▸ Data supplied
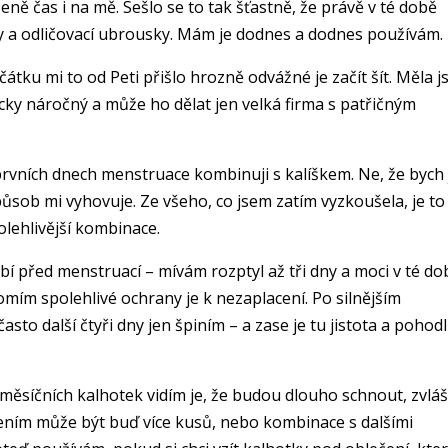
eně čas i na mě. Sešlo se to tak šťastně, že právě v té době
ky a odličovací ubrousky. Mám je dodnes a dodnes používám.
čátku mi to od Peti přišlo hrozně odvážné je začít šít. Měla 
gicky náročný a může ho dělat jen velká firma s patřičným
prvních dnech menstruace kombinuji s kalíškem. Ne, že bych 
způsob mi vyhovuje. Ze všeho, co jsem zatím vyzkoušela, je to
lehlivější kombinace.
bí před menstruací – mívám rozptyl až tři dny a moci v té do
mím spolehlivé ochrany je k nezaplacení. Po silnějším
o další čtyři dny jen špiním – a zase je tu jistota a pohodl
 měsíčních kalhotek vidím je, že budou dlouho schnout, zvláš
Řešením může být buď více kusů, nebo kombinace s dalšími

...

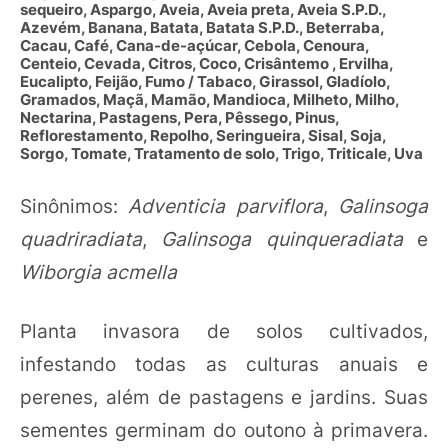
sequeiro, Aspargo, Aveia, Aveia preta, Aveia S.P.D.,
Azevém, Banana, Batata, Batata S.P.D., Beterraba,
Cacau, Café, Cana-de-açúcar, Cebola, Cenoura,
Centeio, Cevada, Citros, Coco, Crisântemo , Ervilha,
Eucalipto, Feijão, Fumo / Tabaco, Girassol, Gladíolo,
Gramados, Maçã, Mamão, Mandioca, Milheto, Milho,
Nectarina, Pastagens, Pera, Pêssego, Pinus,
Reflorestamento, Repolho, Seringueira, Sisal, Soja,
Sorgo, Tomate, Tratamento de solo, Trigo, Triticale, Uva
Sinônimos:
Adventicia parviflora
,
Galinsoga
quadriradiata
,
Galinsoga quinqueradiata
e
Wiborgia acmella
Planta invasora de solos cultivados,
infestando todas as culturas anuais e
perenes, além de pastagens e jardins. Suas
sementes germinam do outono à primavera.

==

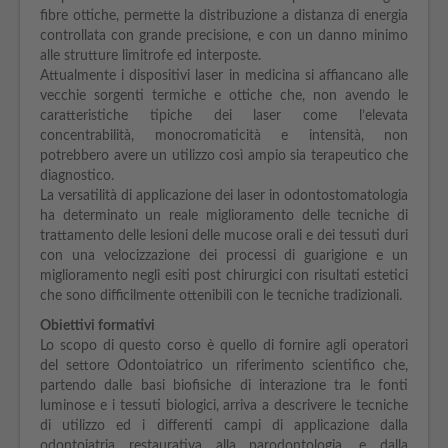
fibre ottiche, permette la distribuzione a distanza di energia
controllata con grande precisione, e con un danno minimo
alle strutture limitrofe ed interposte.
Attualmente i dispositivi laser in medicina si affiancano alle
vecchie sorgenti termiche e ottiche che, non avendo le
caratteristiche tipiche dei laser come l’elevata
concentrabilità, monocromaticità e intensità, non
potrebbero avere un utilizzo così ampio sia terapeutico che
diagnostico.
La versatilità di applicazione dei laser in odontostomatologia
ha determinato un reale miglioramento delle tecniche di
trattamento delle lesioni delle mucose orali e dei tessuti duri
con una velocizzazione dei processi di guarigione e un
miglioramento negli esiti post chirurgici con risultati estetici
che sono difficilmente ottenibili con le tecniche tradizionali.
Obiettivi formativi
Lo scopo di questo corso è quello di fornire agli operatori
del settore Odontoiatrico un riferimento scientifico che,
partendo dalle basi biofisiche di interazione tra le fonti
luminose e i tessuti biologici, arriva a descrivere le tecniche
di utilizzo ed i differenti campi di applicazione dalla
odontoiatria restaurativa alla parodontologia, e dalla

▸ Brief
Lines of the data that include the string "dalla" are to be counted; report the total by itself.

▸ Output of the exercise
2